- _Data provided_
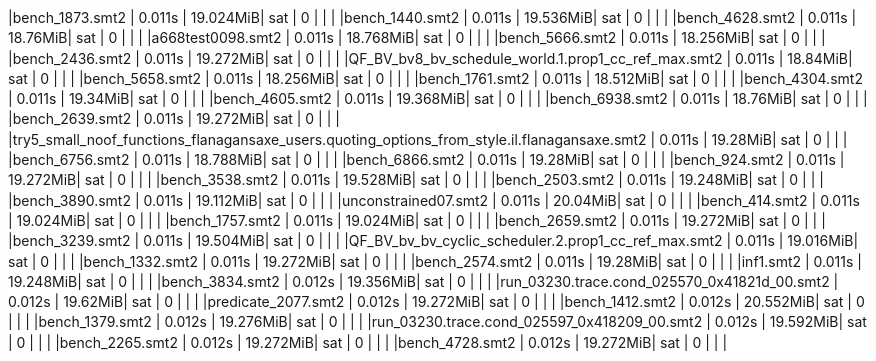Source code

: |bench_1873.smt2                                              |    0.011s | 19.024MiB| sat | 0 |  |  |
|bench_1440.smt2                                              |    0.011s | 19.536MiB| sat | 0 |  |  |
|bench_4628.smt2                                              |    0.011s | 18.76MiB| sat | 0 |  |  |
|a668test0098.smt2                                            |    0.011s | 18.768MiB| sat | 0 |  |  |
|bench_5666.smt2                                              |    0.011s | 18.256MiB| sat | 0 |  |  |
|bench_2436.smt2                                              |    0.011s | 19.272MiB| sat | 0 |  |  |
|QF_BV_bv8_bv_schedule_world.1.prop1_cc_ref_max.smt2          |    0.011s | 18.84MiB| sat | 0 |  |  |
|bench_5658.smt2                                              |    0.011s | 18.256MiB| sat | 0 |  |  |
|bench_1761.smt2                                              |    0.011s | 18.512MiB| sat | 0 |  |  |
|bench_4304.smt2                                              |    0.011s | 19.34MiB| sat | 0 |  |  |
|bench_4605.smt2                                              |    0.011s | 19.368MiB| sat | 0 |  |  |
|bench_6938.smt2                                              |    0.011s | 18.76MiB| sat | 0 |  |  |
|bench_2639.smt2                                              |    0.011s | 19.272MiB| sat | 0 |  |  |
|try5_small_noof_functions_flanagansaxe_users.quoting_options_from_style.il.flanagansaxe.smt2 |    0.011s | 19.28MiB| sat | 0 |  |  |
|bench_6756.smt2                                              |    0.011s | 18.788MiB| sat | 0 |  |  |
|bench_6866.smt2                                              |    0.011s | 19.28MiB| sat | 0 |  |  |
|bench_924.smt2                                               |    0.011s | 19.272MiB| sat | 0 |  |  |
|bench_3538.smt2                                              |    0.011s | 19.528MiB| sat | 0 |  |  |
|bench_2503.smt2                                              |    0.011s | 19.248MiB| sat | 0 |  |  |
|bench_3890.smt2                                              |    0.011s | 19.112MiB| sat | 0 |  |  |
|unconstrained07.smt2                                         |    0.011s | 20.04MiB| sat | 0 |  |  |
|bench_414.smt2                                               |    0.011s | 19.024MiB| sat | 0 |  |  |
|bench_1757.smt2                                              |    0.011s | 19.024MiB| sat | 0 |  |  |
|bench_2659.smt2                                              |    0.011s | 19.272MiB| sat | 0 |  |  |
|bench_3239.smt2                                              |    0.011s | 19.504MiB| sat | 0 |  |  |
|QF_BV_bv_bv_cyclic_scheduler.2.prop1_cc_ref_max.smt2         |    0.011s | 19.016MiB| sat | 0 |  |  |
|bench_1332.smt2                                              |    0.011s | 19.272MiB| sat | 0 |  |  |
|bench_2574.smt2                                              |    0.011s | 19.28MiB| sat | 0 |  |  |
|inf1.smt2                                                    |    0.011s | 19.248MiB| sat | 0 |  |  |
|bench_3834.smt2                                              |    0.012s | 19.356MiB| sat | 0 |  |  |
|run_03230.trace.cond_025570_0x41821d_00.smt2                 |    0.012s | 19.62MiB| sat | 0 |  |  |
|predicate_2077.smt2                                          |    0.012s | 19.272MiB| sat | 0 |  |  |
|bench_1412.smt2                                              |    0.012s | 20.552MiB| sat | 0 |  |  |
|bench_1379.smt2                                              |    0.012s | 19.276MiB| sat | 0 |  |  |
|run_03230.trace.cond_025597_0x418209_00.smt2                 |    0.012s | 19.592MiB| sat | 0 |  |  |
|bench_2265.smt2                                              |    0.012s | 19.272MiB| sat | 0 |  |  |
|bench_4728.smt2                                              |    0.012s | 19.272MiB| sat | 0 |  |  |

- _Aim of the exercise_
The goal is an exact reprint of the entries, leaving out the pictures.

- _Problem solution_
Source code

: |bench_1873.smt2                                              |    0.011s | 19.024MiB| sat | 0 |  |  |
|bench_1440.smt2                                              |    0.011s | 19.536MiB| sat | 0 |  |  |
|bench_4628.smt2                                              |    0.011s | 18.76MiB| sat | 0 |  |  |
|a668test0098.smt2                                            |    0.011s | 18.768MiB| sat | 0 |  |  |
|bench_5666.smt2                                              |    0.011s | 18.256MiB| sat | 0 |  |  |
|bench_2436.smt2                                              |    0.011s | 19.272MiB| sat | 0 |  |  |
|QF_BV_bv8_bv_schedule_world.1.prop1_cc_ref_max.smt2          |    0.011s | 18.84MiB| sat | 0 |  |  |
|bench_5658.smt2                                              |    0.011s | 18.256MiB| sat | 0 |  |  |
|bench_1761.smt2                                              |    0.011s | 18.512MiB| sat | 0 |  |  |
|bench_4304.smt2                                              |    0.011s | 19.34MiB| sat | 0 |  |  |
|bench_4605.smt2                                              |    0.011s | 19.368MiB| sat | 0 |  |  |
|bench_6938.smt2                                              |    0.011s | 18.76MiB| sat | 0 |  |  |
|bench_2639.smt2                                              |    0.011s | 19.272MiB| sat | 0 |  |  |
|try5_small_noof_functions_flanagansaxe_users.quoting_options_from_style.il.flanagansaxe.smt2 |    0.011s | 19.28MiB| sat | 0 |  |  |
|bench_6756.smt2                                              |    0.011s | 18.788MiB| sat | 0 |  |  |
|bench_6866.smt2                                              |    0.011s | 19.28MiB| sat | 0 |  |  |
|bench_924.smt2                                               |    0.011s | 19.272MiB| sat | 0 |  |  |
|bench_3538.smt2                                              |    0.011s | 19.528MiB| sat | 0 |  |  |
|bench_2503.smt2                                              |    0.011s | 19.248MiB| sat | 0 |  |  |
|bench_3890.smt2                                              |    0.011s | 19.112MiB| sat | 0 |  |  |
|unconstrained07.smt2                                         |    0.011s | 20.04MiB| sat | 0 |  |  |
|bench_414.smt2                                               |    0.011s | 19.024MiB| sat | 0 |  |  |
|bench_1757.smt2                                              |    0.011s | 19.024MiB| sat | 0 |  |  |
|bench_2659.smt2                                              |    0.011s | 19.272MiB| sat | 0 |  |  |
|bench_3239.smt2                                              |    0.011s | 19.504MiB| sat | 0 |  |  |
|QF_BV_bv_bv_cyclic_scheduler.2.prop1_cc_ref_max.smt2         |    0.011s | 19.016MiB| sat | 0 |  |  |
|bench_1332.smt2                                              |    0.011s | 19.272MiB| sat | 0 |  |  |
|bench_2574.smt2                                              |    0.011s | 19.28MiB| sat | 0 |  |  |
|inf1.smt2                                                    |    0.011s | 19.248MiB| sat | 0 |  |  |
|bench_3834.smt2                                              |    0.012s | 19.356MiB| sat | 0 |  |  |
|run_03230.trace.cond_025570_0x41821d_00.smt2                 |    0.012s | 19.62MiB| sat | 0 |  |  |
|predicate_2077.smt2                                          |    0.012s | 19.272MiB| sat | 0 |  |  |
|bench_1412.smt2                                              |    0.012s | 20.552MiB| sat | 0 |  |  |
|bench_1379.smt2                                              |    0.012s | 19.276MiB| sat | 0 |  |  |
|run_03230.trace.cond_025597_0x418209_00.smt2                 |    0.012s | 19.592MiB| sat | 0 |  |  |
|bench_2265.smt2                                              |    0.012s | 19.272MiB| sat | 0 |  |  |
|bench_4728.smt2                                              |    0.012s | 19.272MiB| sat | 0 |  |  |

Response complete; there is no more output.